=== Page extract ===
□ □ □ □ □ □ □
Haha sorry for the non mining terminology. "Thump can" is an old moonshiners term for basically a booze scrubber. After the ethanol gas was produced from the still it was piped into a barrel filled with water and exhausted out another pipe directed to the condenser or "worm". The distillate would be "scrubbed". Realistically the thump can allowed the distillate to cool slightly allowing for much better condensation and partial removal of methanol.
I'm not sure in refining lingo what it would be called. My idea was to " bubble" my discharged gasses I to a tub or bucket of water hopefully keeping the air clean and my neighbors ignorant of my interests. I'm glad there is easier ways to take care of this. I can also do open roasts out camping. 
I could some pretty neat ore yesterday that I need to post a pic of. It might be calcocite! My specimen is heavy chalcopyrite with some masses and grains that are deep purple and black. 
Oh its off topic, but I figured someone might appreciate it.
This pic is gold from a benched placer. 1.28 grams sluiced out of three 5 gallon buckets! Richest ground I've seen, too bad I got it all!


----------



## Grelko (Dec 30, 2015)

Ah ok, a thump can should be the same as a scrubber or "water trap".

That's nice for three 5 gallon buckets, I'm sure you'll find more soon. I only get "flour gold" from the creek near my area, and it's about 10 particles per bucket. I get more gold from 1 N/S bridge, but it's still fun panning.

Edit - reworded


----------



## Eamonn (Dec 30, 2015)

Cheers for the explanation of terms. I know a bit more now.

"Super fly poops" good name for a band.


----------



## Harold_V (Dec 31, 2015)
□ □ □ □ □ □ □
=== Source material ===
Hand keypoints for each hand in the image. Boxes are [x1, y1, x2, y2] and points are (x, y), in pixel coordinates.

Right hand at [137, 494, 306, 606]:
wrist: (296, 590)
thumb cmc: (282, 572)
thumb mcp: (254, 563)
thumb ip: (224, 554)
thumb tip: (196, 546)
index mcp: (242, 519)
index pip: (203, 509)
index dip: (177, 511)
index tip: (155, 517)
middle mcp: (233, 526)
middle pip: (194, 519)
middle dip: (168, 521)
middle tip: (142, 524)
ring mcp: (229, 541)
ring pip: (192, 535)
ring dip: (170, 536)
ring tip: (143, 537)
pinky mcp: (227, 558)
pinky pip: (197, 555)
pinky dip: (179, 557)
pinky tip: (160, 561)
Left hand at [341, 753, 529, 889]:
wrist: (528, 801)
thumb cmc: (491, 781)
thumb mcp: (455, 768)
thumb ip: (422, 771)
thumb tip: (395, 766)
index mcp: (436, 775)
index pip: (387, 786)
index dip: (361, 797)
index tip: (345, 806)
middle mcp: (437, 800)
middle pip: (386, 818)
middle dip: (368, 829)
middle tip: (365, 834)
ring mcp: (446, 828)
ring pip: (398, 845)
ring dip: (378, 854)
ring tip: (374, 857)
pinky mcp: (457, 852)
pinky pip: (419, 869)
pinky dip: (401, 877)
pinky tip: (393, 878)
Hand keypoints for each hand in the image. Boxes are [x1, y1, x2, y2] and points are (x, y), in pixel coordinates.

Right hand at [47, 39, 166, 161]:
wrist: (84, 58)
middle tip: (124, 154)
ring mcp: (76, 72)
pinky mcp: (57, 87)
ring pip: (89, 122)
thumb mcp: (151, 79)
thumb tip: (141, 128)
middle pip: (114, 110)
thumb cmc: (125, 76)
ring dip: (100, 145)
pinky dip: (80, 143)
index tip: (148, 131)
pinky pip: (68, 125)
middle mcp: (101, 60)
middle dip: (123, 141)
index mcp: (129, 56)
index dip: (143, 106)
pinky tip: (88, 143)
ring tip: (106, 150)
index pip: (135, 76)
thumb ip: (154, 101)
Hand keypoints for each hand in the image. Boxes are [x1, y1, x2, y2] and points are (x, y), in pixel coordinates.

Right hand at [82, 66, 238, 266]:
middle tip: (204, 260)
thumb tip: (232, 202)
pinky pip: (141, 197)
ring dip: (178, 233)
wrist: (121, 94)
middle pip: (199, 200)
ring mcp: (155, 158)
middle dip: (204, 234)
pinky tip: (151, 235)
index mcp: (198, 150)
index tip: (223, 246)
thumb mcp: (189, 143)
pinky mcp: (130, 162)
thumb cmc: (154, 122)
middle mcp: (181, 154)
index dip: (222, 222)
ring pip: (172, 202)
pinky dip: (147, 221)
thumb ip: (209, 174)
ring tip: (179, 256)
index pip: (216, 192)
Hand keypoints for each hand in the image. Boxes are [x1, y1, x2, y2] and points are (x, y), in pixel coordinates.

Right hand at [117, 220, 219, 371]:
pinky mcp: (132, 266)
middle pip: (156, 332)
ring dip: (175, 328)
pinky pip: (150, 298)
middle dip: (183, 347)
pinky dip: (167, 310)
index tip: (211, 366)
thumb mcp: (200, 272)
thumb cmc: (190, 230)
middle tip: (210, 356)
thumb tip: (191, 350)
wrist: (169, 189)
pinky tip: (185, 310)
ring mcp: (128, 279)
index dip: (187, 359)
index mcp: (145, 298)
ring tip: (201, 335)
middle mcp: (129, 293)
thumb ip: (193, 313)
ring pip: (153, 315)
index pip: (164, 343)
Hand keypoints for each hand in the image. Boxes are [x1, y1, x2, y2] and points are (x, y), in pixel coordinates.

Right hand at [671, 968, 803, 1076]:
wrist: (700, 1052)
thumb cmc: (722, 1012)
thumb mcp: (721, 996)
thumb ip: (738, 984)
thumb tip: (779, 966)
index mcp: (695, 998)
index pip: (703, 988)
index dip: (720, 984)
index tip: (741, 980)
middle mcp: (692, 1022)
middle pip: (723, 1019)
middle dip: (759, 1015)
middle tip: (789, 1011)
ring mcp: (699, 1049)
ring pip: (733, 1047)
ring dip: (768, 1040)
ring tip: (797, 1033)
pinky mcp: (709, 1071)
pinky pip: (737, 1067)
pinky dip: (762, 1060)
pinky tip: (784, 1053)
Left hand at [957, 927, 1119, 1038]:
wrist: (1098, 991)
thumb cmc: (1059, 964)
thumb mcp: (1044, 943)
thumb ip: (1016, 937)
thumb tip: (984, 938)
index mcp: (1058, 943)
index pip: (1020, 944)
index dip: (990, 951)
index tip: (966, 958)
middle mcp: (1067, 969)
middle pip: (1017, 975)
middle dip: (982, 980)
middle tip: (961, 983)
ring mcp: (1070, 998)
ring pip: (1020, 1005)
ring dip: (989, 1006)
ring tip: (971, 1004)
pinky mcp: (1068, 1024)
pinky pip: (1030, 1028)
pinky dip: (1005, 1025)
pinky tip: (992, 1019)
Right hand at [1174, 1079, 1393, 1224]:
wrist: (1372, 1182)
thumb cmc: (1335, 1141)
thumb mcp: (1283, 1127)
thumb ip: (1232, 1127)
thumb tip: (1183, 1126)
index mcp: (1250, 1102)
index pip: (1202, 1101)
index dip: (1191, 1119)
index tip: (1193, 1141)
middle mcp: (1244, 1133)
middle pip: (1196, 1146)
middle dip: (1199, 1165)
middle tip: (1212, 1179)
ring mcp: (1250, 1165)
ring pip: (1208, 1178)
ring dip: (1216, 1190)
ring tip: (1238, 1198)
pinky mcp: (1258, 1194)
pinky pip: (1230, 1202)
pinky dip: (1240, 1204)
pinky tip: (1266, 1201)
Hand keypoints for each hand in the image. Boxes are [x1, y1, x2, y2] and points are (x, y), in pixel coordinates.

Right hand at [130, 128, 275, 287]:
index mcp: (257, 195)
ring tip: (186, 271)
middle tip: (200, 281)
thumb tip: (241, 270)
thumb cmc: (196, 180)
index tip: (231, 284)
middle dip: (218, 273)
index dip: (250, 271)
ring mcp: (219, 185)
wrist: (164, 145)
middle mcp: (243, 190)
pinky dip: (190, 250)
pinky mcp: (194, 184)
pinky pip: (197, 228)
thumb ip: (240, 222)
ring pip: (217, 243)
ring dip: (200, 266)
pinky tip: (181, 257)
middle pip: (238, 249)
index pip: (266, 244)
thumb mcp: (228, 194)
□ □ □ □ □ □ □
=== Exercise details ===
Reproduce word for word the passage of the prospecting forum thread between "Haha sorry for" and "roasts out camping.", inclusive.

=== Task output ===
Haha sorry for the non mining terminology. "Thump can" is an old moonshiners term for basically a booze scrubber. After the ethanol gas was produced from the still it was piped into a barrel filled with water and exhausted out another pipe directed to the condenser or "worm". The distillate would be "scrubbed". Realistically the thump can allowed the distillate to cool slightly allowing for much better condensation and partial removal of methanol.
I'm not sure in refining lingo what it would be called. My idea was to " bubble" my discharged gasses I to a tub or bucket of water hopefully keeping the air clean and my neighbors ignorant of my interests. I'm glad there is easier ways to take care of this. I can also do open roasts out camping.